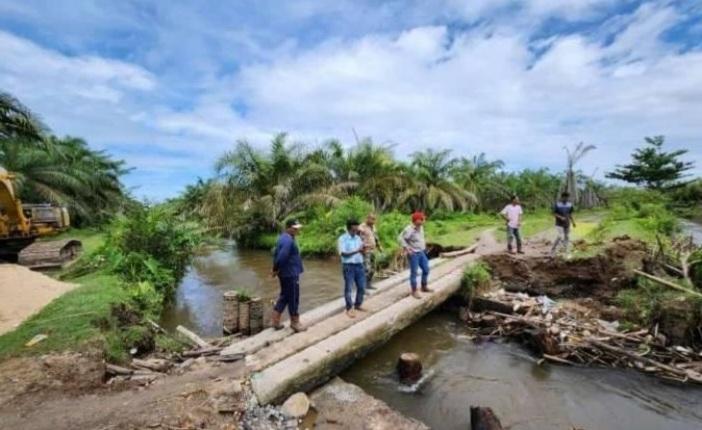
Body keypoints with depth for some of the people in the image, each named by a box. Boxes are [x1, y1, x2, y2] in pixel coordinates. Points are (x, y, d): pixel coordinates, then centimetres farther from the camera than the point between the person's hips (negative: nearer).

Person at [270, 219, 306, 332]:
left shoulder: (284, 238, 12)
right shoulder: (288, 240, -22)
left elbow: (276, 253, 16)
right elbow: (281, 257, -29)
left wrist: (275, 269, 12)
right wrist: (276, 270, -15)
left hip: (286, 274, 10)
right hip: (290, 274, -10)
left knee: (284, 297, 18)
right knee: (293, 298, 3)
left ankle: (275, 320, 24)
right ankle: (295, 323, 16)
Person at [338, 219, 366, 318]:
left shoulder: (358, 238, 9)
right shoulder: (342, 238, -9)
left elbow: (361, 251, 11)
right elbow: (343, 253, -17)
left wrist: (364, 249, -12)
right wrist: (357, 251, -21)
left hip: (359, 265, 6)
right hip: (348, 266, -6)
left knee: (362, 287, 12)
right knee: (348, 288, 3)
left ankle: (358, 305, 31)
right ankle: (349, 309, 17)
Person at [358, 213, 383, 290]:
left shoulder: (373, 226, 13)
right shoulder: (362, 227, -13)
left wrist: (379, 246, 27)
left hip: (372, 250, 9)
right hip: (365, 251, -9)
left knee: (372, 269, 14)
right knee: (366, 269, -13)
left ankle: (369, 284, 27)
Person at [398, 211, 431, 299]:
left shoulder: (421, 227, 5)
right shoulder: (409, 229, -22)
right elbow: (401, 238, -25)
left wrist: (424, 245, 15)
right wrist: (406, 248, -24)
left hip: (422, 252, 9)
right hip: (413, 254, -8)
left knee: (426, 269, 15)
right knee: (414, 272, -1)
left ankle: (424, 287, 33)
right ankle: (414, 291, 12)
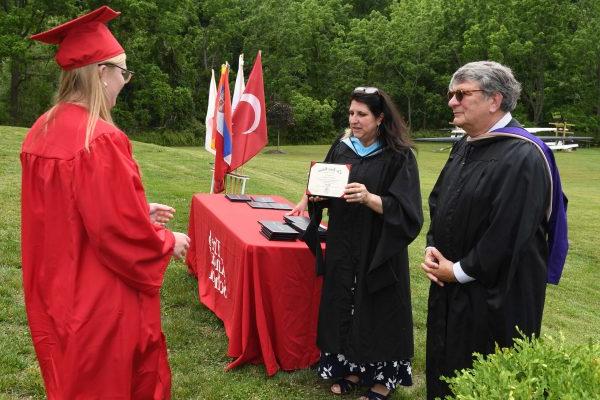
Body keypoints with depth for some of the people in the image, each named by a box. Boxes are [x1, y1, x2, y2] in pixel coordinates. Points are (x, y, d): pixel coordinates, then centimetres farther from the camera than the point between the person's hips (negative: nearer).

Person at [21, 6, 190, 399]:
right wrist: (168, 242, -5)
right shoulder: (100, 139, -25)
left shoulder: (43, 130, 3)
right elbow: (123, 232, -23)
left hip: (59, 292, 8)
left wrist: (142, 211, 13)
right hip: (101, 300, -8)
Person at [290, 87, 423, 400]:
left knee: (376, 310, 4)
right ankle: (352, 368, 29)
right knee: (344, 306, 11)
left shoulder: (398, 156, -12)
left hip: (378, 252, -5)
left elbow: (404, 210, -17)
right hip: (343, 246, 5)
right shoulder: (341, 147, 3)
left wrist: (369, 198, -32)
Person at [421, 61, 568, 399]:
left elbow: (509, 232, -25)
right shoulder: (465, 147, 8)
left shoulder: (523, 156, -21)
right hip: (450, 285, 8)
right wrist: (432, 248, -1)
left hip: (497, 294, -8)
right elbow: (439, 202, 16)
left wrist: (459, 271, -16)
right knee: (447, 372, 19)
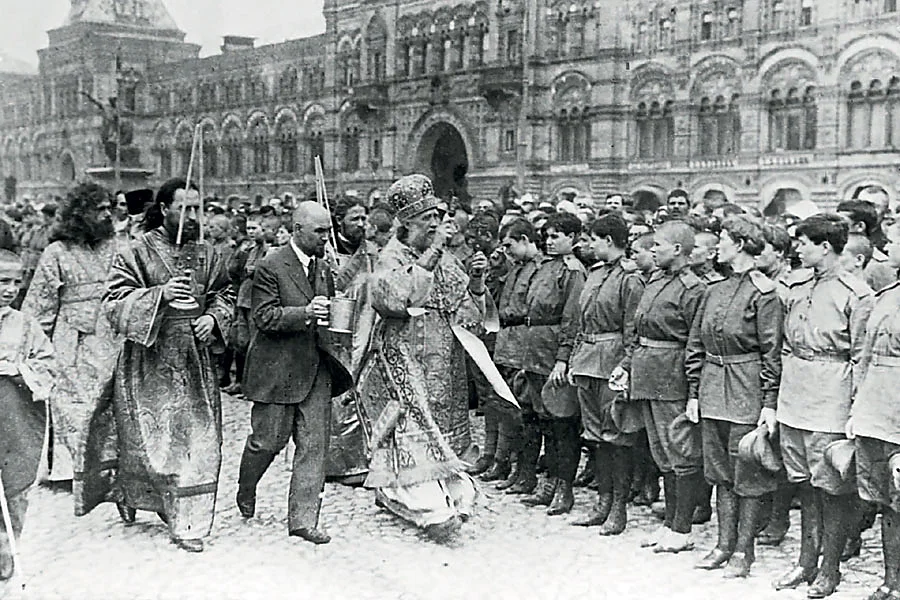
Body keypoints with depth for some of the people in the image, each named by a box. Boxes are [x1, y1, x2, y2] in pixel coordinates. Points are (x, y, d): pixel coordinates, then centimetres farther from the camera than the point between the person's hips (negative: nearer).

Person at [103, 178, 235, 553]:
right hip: (149, 361, -4)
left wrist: (213, 317, -4)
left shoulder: (206, 255, 8)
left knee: (198, 443, 2)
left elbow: (224, 295, 17)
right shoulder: (136, 254, -6)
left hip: (195, 361, 4)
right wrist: (159, 295, -25)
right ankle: (129, 493, 36)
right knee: (147, 440, 4)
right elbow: (114, 303, -12)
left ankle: (188, 525, 15)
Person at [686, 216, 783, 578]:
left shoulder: (763, 292, -9)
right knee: (720, 472, 12)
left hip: (747, 390, -7)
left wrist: (769, 403, -14)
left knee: (748, 475, 3)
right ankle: (724, 544, 23)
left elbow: (772, 352, -11)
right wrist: (693, 392, 10)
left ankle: (744, 550, 14)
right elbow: (696, 346, 13)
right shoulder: (714, 291, 10)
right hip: (713, 389, 7)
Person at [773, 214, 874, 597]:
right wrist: (778, 392, 14)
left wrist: (857, 409, -11)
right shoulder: (797, 289, 12)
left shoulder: (856, 294, -7)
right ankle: (806, 561, 24)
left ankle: (830, 568, 13)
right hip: (793, 392, 6)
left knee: (832, 486, 1)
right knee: (805, 482, 13)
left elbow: (861, 357, -8)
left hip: (830, 396, -6)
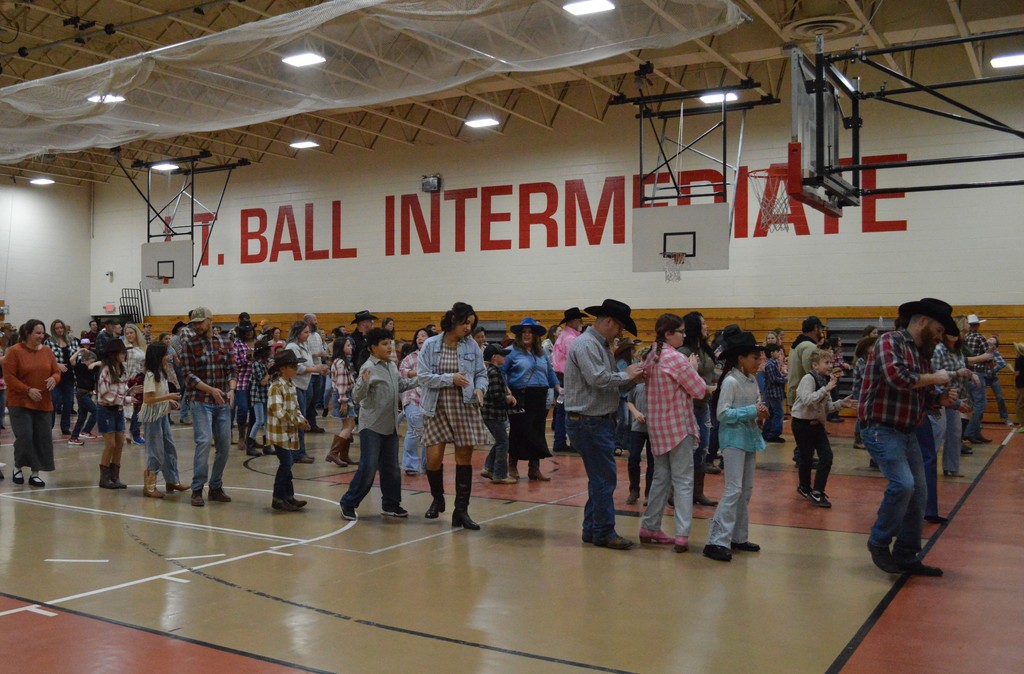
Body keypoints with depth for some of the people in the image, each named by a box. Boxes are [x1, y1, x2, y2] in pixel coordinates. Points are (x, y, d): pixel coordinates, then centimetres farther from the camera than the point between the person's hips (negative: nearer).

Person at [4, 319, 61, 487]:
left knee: (43, 439, 1)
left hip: (43, 404, 5)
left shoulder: (47, 352, 8)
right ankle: (18, 467, 17)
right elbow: (9, 377, -10)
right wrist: (28, 390, -20)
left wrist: (54, 379, -11)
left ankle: (35, 473, 13)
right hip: (20, 403, -4)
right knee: (24, 436, -9)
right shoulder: (14, 351, -6)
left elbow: (56, 371, 13)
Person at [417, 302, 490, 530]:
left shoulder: (472, 345, 3)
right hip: (437, 408, -1)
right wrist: (450, 378, -17)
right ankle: (437, 499, 27)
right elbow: (422, 376, -8)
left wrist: (479, 388, -11)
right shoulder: (431, 345, -3)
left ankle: (461, 510, 11)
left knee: (464, 457, 2)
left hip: (465, 407, 2)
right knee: (434, 457, -3)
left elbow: (481, 373, 9)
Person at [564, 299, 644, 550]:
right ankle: (604, 533, 3)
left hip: (601, 421, 10)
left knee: (600, 478, 14)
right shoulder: (586, 344, -14)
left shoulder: (602, 346, 17)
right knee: (604, 478, -6)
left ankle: (592, 529, 22)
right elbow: (598, 379, -26)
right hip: (588, 422, -10)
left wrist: (631, 381, 1)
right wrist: (626, 375, -12)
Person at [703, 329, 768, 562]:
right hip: (733, 439, -9)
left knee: (746, 490, 12)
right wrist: (752, 411, -22)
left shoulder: (752, 380, 9)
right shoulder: (730, 381, -15)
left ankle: (738, 537, 22)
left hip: (749, 437, 9)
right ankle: (717, 541, -10)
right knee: (734, 489, -12)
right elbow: (723, 413, -20)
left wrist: (761, 412, -4)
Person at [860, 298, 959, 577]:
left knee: (918, 493, 8)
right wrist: (934, 377, -14)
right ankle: (879, 543, -1)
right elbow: (898, 377, -28)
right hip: (881, 428, -9)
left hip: (908, 432, 9)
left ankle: (907, 555, 19)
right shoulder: (890, 341, -11)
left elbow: (923, 396, 19)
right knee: (902, 484, -20)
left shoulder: (923, 354, 14)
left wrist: (942, 399, -2)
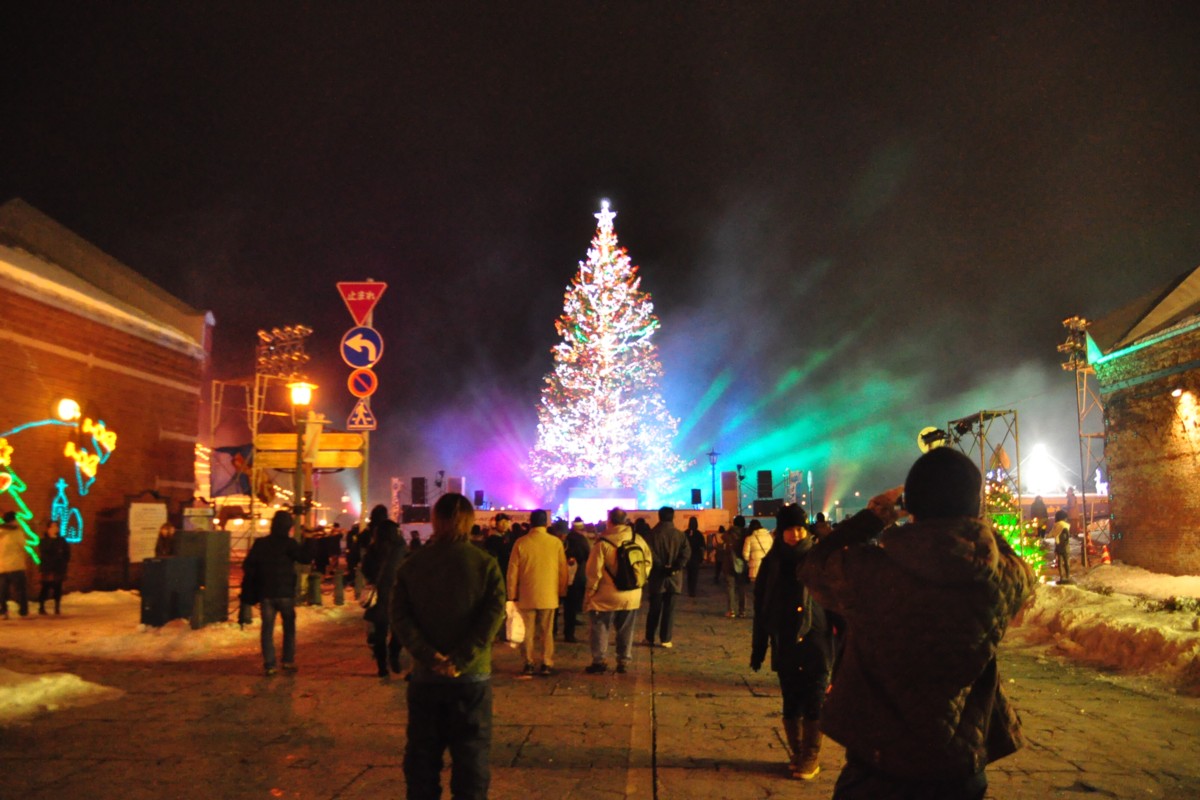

══════

Problem statement: Repeat each record as given. No picture belongs in the copy.

Task response:
Body keypoints with depth for some of the people in the image, each named by a box. Boxes are [x1, y1, x2, y2] in pixel coordinates. Points are (x, y, d): pixel coordinates, then centimetres farther from the camera than the point between the person's hips (negative: nearer).

Person at [270, 219, 306, 332]:
left shoulder: (284, 238, 12)
right shoulder: (288, 240, -22)
left elbow: (276, 253, 16)
right elbow: (281, 257, -29)
left wrist: (275, 269, 12)
right wrist: (276, 270, -15)
left hip: (286, 274, 10)
right hip: (290, 274, -10)
left knee: (284, 297, 18)
right knee: (293, 298, 3)
left ankle: (275, 320, 24)
right ankle: (295, 323, 16)
Person at [338, 219, 366, 318]:
left shoulder: (358, 238, 9)
right shoulder: (342, 238, -9)
left elbow: (361, 251, 11)
right elbow: (343, 253, -17)
left wrist: (364, 249, -12)
right wrist: (357, 251, -21)
left hip: (359, 265, 6)
right hip: (348, 266, -6)
left knee: (362, 287, 12)
right knee: (348, 288, 3)
left ankle: (358, 305, 31)
right ankle: (349, 309, 17)
Person at [358, 213, 383, 290]:
left shoulder: (373, 226, 13)
right shoulder: (362, 227, -13)
left wrist: (379, 246, 27)
left hip: (372, 250, 9)
right hip: (365, 251, -9)
left knee: (372, 269, 14)
right knee: (366, 269, -13)
left ankle: (369, 284, 27)
Person at [398, 211, 431, 299]:
left shoulder: (421, 227, 5)
right shoulder: (409, 229, -22)
right elbow: (401, 238, -25)
left wrist: (424, 245, 15)
right wrist: (406, 248, -24)
left hip: (422, 252, 9)
right hip: (413, 254, -8)
left knee: (426, 269, 15)
right knee: (414, 272, -1)
left ankle: (424, 287, 33)
right ankle: (414, 291, 12)
Body keypoints with depth for some of the people in the image, each named by a box. Boxes are [x1, y1, x2, y2] in pixel coordinates. Points are (x, y, d): pixel coordinates, then centimetres farther from the camera than the point between the person's hips (negative: nearer).

Person at [21, 6, 190, 399]:
right wrist: (168, 242, -5)
right shoulder: (100, 139, -25)
left shoulder: (43, 130, 3)
right elbow: (123, 232, -23)
left hip: (59, 292, 8)
left wrist: (142, 211, 13)
right hip: (101, 300, -8)
Person at [290, 87, 423, 400]:
left knee: (376, 310, 4)
right ankle: (352, 368, 29)
right knee: (344, 306, 11)
left shoulder: (398, 156, -12)
left hip: (378, 252, -5)
left elbow: (404, 210, -17)
right hip: (343, 246, 5)
right shoulder: (341, 147, 3)
left wrist: (369, 198, -32)
Person at [421, 61, 568, 399]:
left elbow: (509, 232, -25)
right shoulder: (465, 147, 8)
left shoulder: (523, 156, -21)
right hip: (450, 285, 8)
right wrist: (432, 248, -1)
left hip: (497, 294, -8)
right elbow: (439, 202, 16)
left wrist: (459, 271, -16)
right knee: (447, 372, 19)
Body keypoints with depth for some of the people in the image, each named by a box. Boxes are [x1, y1, x2, y2] in pixel coordinates. Points are (x, y, d): pixel coordinates, then centimetres farther from the camera than the point between the person's hips (negative: nearer).

Person at [103, 178, 235, 553]:
right hip: (149, 361, -4)
left wrist: (213, 317, -4)
left shoulder: (206, 255, 8)
left knee: (198, 443, 2)
left elbow: (224, 295, 17)
right shoulder: (136, 254, -6)
left hip: (195, 361, 4)
right wrist: (159, 295, -25)
right ankle: (129, 493, 36)
right knee: (147, 440, 4)
right elbow: (114, 303, -12)
left ankle: (188, 525, 15)
Person at [686, 216, 783, 578]:
left shoulder: (763, 292, -9)
right knee: (720, 472, 12)
left hip: (747, 390, -7)
left wrist: (769, 403, -14)
left knee: (748, 475, 3)
right ankle: (724, 544, 23)
left elbow: (772, 352, -11)
right wrist: (693, 392, 10)
left ankle: (744, 550, 14)
right elbow: (696, 346, 13)
right shoulder: (714, 291, 10)
right hip: (713, 389, 7)
Person at [773, 214, 874, 597]:
right wrist: (778, 392, 14)
left wrist: (857, 409, -11)
right shoulder: (797, 289, 12)
left shoulder: (856, 294, -7)
right ankle: (806, 561, 24)
left ankle: (830, 568, 13)
right hip: (793, 392, 6)
left knee: (832, 486, 1)
right knee: (805, 482, 13)
left elbow: (861, 357, -8)
left hip: (830, 396, -6)
Body keypoints with depth for some of the people in the image, each named by a box. Boxes are [x1, y1, x2, y2] in pixel coordinates. Points are (x, y, d): pixel coordinates, then centimetres farther from the camera than the point between the person's hips (negative: nearer).

Person at [4, 319, 61, 487]:
left knee: (43, 439, 1)
left hip: (43, 404, 5)
left shoulder: (47, 352, 8)
right ankle: (18, 467, 17)
right elbow: (9, 377, -10)
right wrist: (28, 390, -20)
left wrist: (54, 379, -11)
left ankle: (35, 473, 13)
right hip: (20, 403, -4)
right knee: (24, 436, -9)
right shoulder: (14, 351, -6)
left elbow: (56, 371, 13)
Person at [417, 302, 490, 530]:
left shoulder: (472, 345, 3)
right hip: (437, 408, -1)
right wrist: (450, 378, -17)
right ankle: (437, 499, 27)
right elbow: (422, 376, -8)
left wrist: (479, 388, -11)
right shoulder: (431, 345, -3)
left ankle: (461, 510, 11)
left knee: (464, 457, 2)
left hip: (465, 407, 2)
right knee: (434, 457, -3)
left elbow: (481, 373, 9)
Person at [564, 299, 644, 550]:
right ankle: (604, 533, 3)
left hip: (601, 421, 10)
left knee: (600, 478, 14)
right shoulder: (586, 344, -14)
left shoulder: (602, 346, 17)
right knee: (604, 478, -6)
left ankle: (592, 529, 22)
right elbow: (598, 379, -26)
right hip: (588, 422, -10)
left wrist: (631, 381, 1)
right wrist: (626, 375, -12)
Person at [703, 329, 768, 562]:
right hip: (733, 439, -9)
left knee: (746, 490, 12)
right wrist: (752, 411, -22)
left shoulder: (752, 380, 9)
right shoulder: (730, 381, -15)
left ankle: (738, 537, 22)
left hip: (749, 437, 9)
right ankle: (717, 541, -10)
right knee: (734, 489, -12)
right elbow: (723, 413, -20)
left wrist: (761, 412, -4)
Person at [860, 298, 959, 577]:
left knee: (918, 493, 8)
right wrist: (934, 377, -14)
right ankle: (879, 543, -1)
right elbow: (898, 377, -28)
right hip: (881, 428, -9)
left hip: (908, 432, 9)
left ankle: (907, 555, 19)
right shoulder: (890, 341, -11)
left elbow: (923, 396, 19)
right knee: (902, 484, -20)
left shoulder: (923, 354, 14)
left wrist: (942, 399, -2)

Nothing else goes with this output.